Evaluations are certainly expected of most employees and no one disputes that. However under President Obama, Secretary Duncan and Governor Hassan, this reform effort has exposed the real problems with targeting teachers as the scape-goat for schools that may be failing.
Manchester followed the rules prior to Common Core. They mistakenly aligned their curriculum and taught to the NH Academic Standards. They used faulty curriculum, like Everyday Math because schools in NH were trying to align fuzzy math curriculum to fuzzy NH Math Standards (GLE’s).
In many ways, the NH Department of Education under Governor Lynch failed the students, teachers, parents and public education. Under Governor Lynch, the NH Dept. of Education ignored these problems but when the Race to the Top money/grants came out, all of a sudden the old standards weren’t good enough and they had to adopt Common Core Standards.

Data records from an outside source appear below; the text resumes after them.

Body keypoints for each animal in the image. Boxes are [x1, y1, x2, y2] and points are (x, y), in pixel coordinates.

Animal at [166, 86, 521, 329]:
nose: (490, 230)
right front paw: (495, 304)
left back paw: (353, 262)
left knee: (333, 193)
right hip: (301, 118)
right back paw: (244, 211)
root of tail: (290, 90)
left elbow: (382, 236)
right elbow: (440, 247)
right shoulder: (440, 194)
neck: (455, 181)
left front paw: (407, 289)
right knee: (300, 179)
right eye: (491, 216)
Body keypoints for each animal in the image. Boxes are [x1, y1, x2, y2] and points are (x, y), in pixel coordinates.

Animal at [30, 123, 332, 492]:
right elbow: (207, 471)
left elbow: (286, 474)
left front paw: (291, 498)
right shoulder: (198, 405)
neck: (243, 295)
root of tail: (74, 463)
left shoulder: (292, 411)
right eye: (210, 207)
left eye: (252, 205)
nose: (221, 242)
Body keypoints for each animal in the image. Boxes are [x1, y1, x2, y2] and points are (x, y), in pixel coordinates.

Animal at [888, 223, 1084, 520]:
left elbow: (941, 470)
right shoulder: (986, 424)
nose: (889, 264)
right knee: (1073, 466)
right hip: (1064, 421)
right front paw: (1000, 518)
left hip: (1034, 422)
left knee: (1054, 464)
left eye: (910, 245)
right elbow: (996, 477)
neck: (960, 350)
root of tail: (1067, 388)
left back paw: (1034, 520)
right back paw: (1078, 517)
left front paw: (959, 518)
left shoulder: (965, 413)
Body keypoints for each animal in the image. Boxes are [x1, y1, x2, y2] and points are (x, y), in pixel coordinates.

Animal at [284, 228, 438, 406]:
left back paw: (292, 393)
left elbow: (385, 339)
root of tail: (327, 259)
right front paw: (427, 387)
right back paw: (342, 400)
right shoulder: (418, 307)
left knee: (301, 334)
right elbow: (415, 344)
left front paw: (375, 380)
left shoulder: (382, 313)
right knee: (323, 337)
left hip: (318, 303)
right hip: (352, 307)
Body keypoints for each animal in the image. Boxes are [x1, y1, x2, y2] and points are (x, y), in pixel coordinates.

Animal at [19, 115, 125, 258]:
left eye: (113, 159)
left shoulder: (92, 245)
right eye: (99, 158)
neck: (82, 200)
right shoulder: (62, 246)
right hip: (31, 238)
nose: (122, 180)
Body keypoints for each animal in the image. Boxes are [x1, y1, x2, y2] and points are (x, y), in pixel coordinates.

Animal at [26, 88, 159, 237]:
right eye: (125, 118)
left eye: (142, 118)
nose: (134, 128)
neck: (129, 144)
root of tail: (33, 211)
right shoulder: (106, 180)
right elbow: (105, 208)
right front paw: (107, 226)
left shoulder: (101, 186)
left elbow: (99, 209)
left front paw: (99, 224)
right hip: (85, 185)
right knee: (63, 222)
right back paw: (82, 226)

Like other schools in NH, Manchester did what No Child Left Behind expected them to do. Align curriculum to the State Standards and tests. When you adopt poor quality curriculum, like Everyday Math, to poor quality math standards the NH DOE developed, it’s a recipe for failure.
Now that the NH DOE has adopted Common Core Standards, nothing will really change. They say that the new Common Core Standards are better than what they inflicted upon the schools prior to CCSS, however we are certainly seeing the numerous problems with the developmentally inappropriate math standards, curriculum and tests.
Who now becomes the real victim in all of this? The Teachers and of course the children.
The teachers are forced to use faulty curriculum because they will be told it aligns to the standards and tests. The teachers will follow their orders because they know they will now be evaluated on the faulty Common Core tests. And then in a few years when everyone figures out this was another failure pushed on us by the Feds, they will come up with another program to save us.
At what point do we realize that the top-down approach doesn’t work?
The U.S. Dept. of Ed. budget will be about $69 BILLION dollars. Money that could be spent on purchasing real math programs for students. Money that could be used to improve teacher training by focusing Professional Development that helps a teacher fully understand the academic content.
Manchester could correct this problem if they had real leadership.
New Hampshire could correct this problem if they had real leadership.
Many are now referring to this Common Core Reform Effort as a set up for failure. But who is being set up for failure? Your teachers and their students.